Yes, the cash value of a life insurance policy could be used as collateral for a loan. This can be a valuable option for policyholders who need access to funds while still maintaining their life insurance coverage.
It's important to note that the loan amount, along with any accrued interest, may need to be repaid to avoid potentially reducing the death benefit or canceling the policy. If the loan is not repaid, it may impact the long-term financial protection provided by the life insurance policy.
The cash value of a life insurance policy can play a significant role in estate planning and wealth transfer strategies. Estate planning involves organizing your assets and making decisions about how they’re distributed after you pass away. The cash value of a life insurance policy could contribute to your overall estate and potentially increase the total value of assets available for transfer. Including the cash value in your estate planning may help provide an additional financial resource for your beneficiaries.
There may be limitations on how the cash value can be invested within a life insurance policy and the specific investment choices available may depend on the insurance company and the type of policy you have. These restrictions are designed to manage risk and help maintain the stability of the policy's cash value. For example, there may be limits on the percentage of the cash value that can be used for certain types of investments or restrictions on investing in high-risk assets.
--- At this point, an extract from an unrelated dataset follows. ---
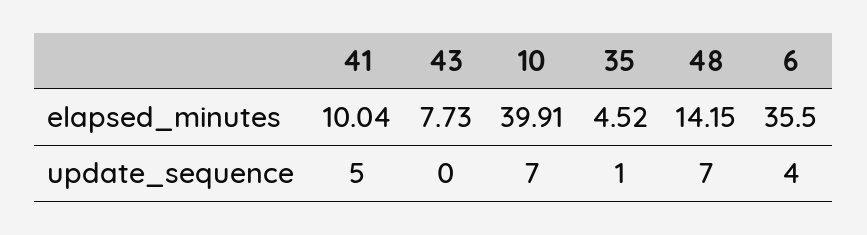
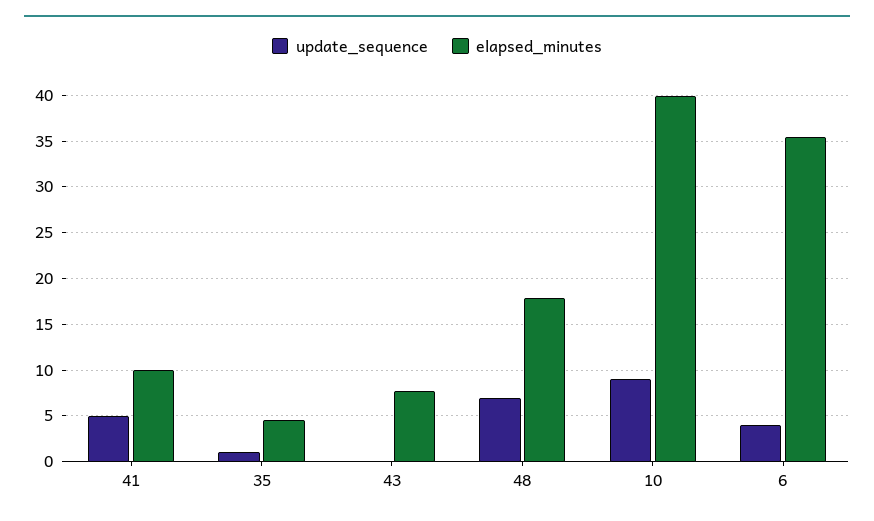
elapsed_minutes, 48: 14.15 -> 18
update_sequence, 10: 7 -> 9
Additionally, insurance companies may have their own selection of pre-approved investment options. These pre-approved options may be subject to periodic review and change by the insurance company.
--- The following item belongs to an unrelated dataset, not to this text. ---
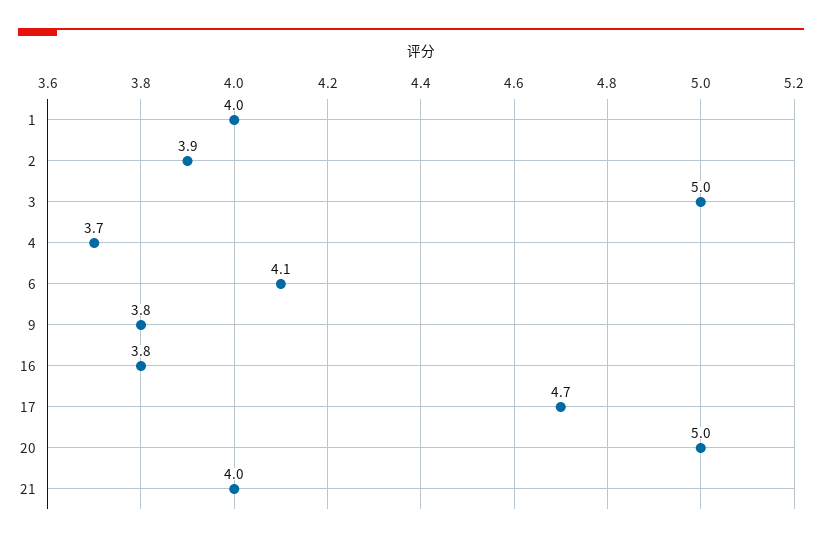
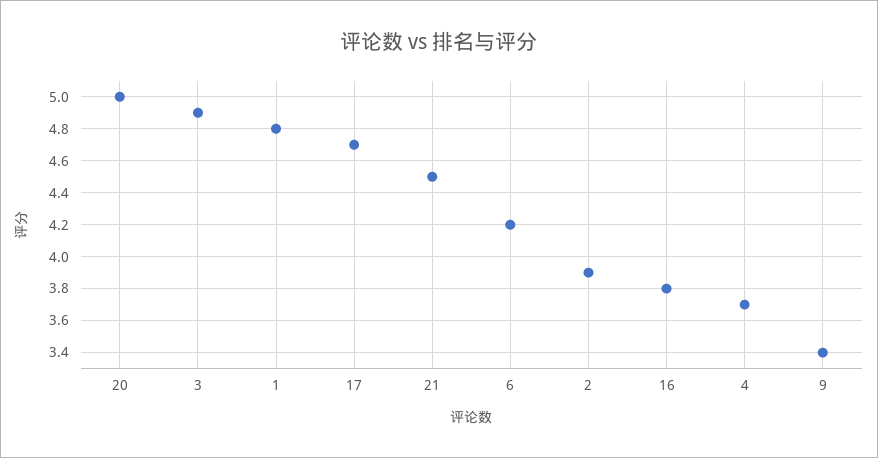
1: 4 -> 4.8
3: 5 -> 4.9
6: 4.1 -> 4.2
9: 3.8 -> 3.4
21: 4 -> 4.5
When a policyholder passes away, the fate of the cash value within a life insurance policy depends on the type of policy and its terms and conditions.
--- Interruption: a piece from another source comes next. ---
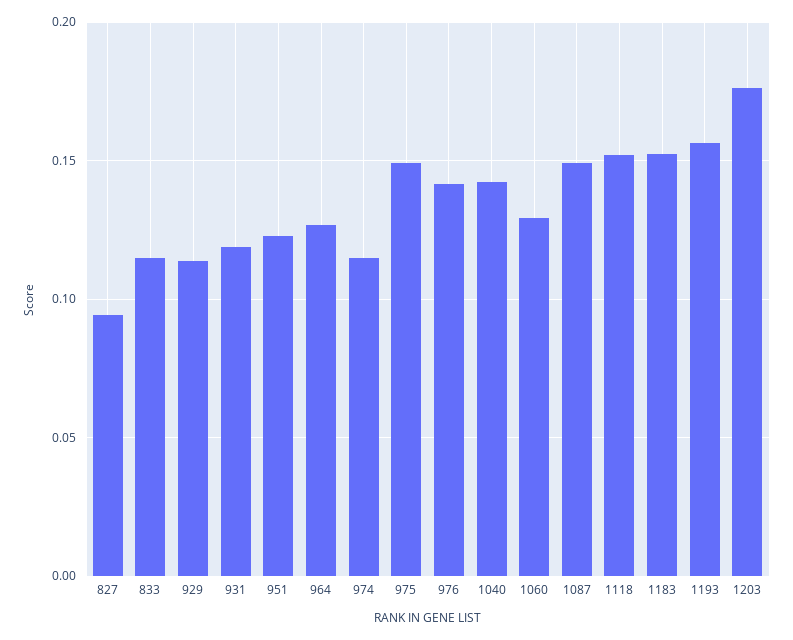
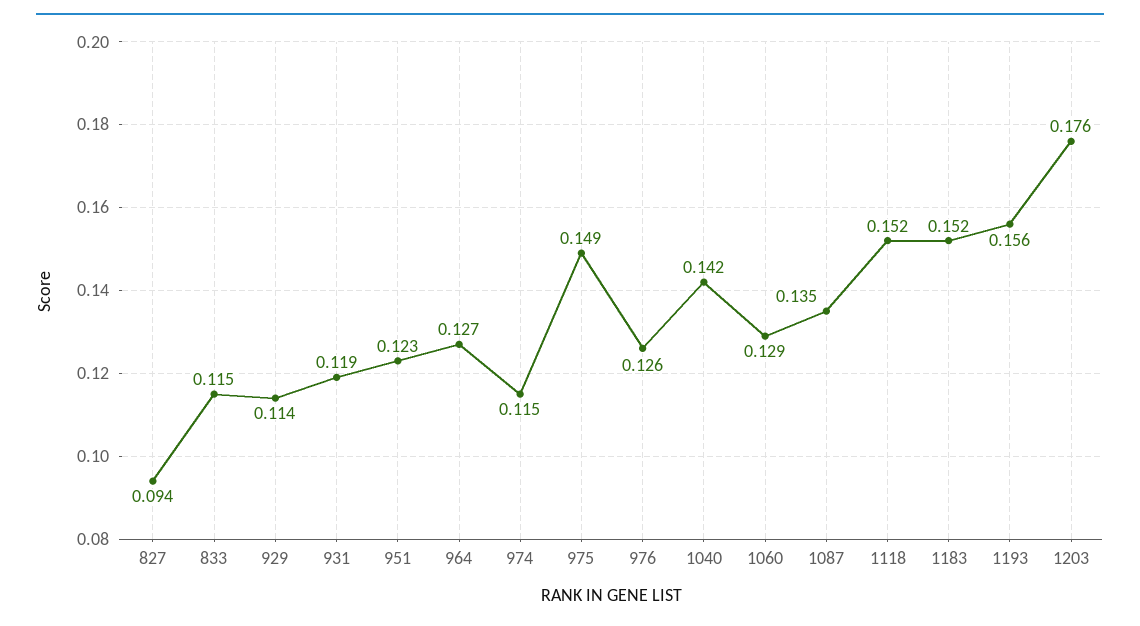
976: 0.14 -> 0.126
1087: 0.15 -> 0.135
In many cases, the cash value is a part of permanent life insurance policies, such as whole life or universal life insurance. If the policyholder passes away, the death benefit is typically paid out to the named beneficiaries. But the cash value itself doesn’t typically transfer to the beneficiaries and is instead typically retained by the insurance company.
The cash value component of a life insurance policy may have an impact on the death benefit paid to beneficiaries.
In permanent life insurance policies, a portion of the premiums paid goes towards building cash value over time. As the cash value grows, it may increase the overall death benefit of the policy. This means that when the policyholder passes away, the beneficiaries may receive a higher payout, combining both the original death benefit and the cash value, as long as the policyowner had selected that option while the policy was still in force (active). But note that the cash value itself is typically not paid out to the beneficiaries and is retained by the insurance company. Understanding the relationship between the cash value and the death benefit is crucial for policyholders and their beneficiaries to make informed decisions about their life insurance coverage.
Cash value life insurance policies may have potential tax advantages for policyholders. First, the growth of cash value within the policy is generally tax-deferred, meaning it grows without being subject to annual income taxes.
This allows the cash value to grow at a faster rate over time. Plus, policyholders may make tax-free withdrawals from the cash value up to the amount of premiums paid. These withdrawals are considered a return of basis and are not subject to income tax.
Secondly, the death benefit paid out to beneficiaries is typically income tax-free. It's important, however, to consult with a tax advisor to fully understand the specific tax implications and benefits of cash value life insurance policies based on individual circumstances.
Lastly, contribution limits are typically designed for the type of life insurance you get – meaning that those with higher incomes are not as limited as they may be with some savings plans.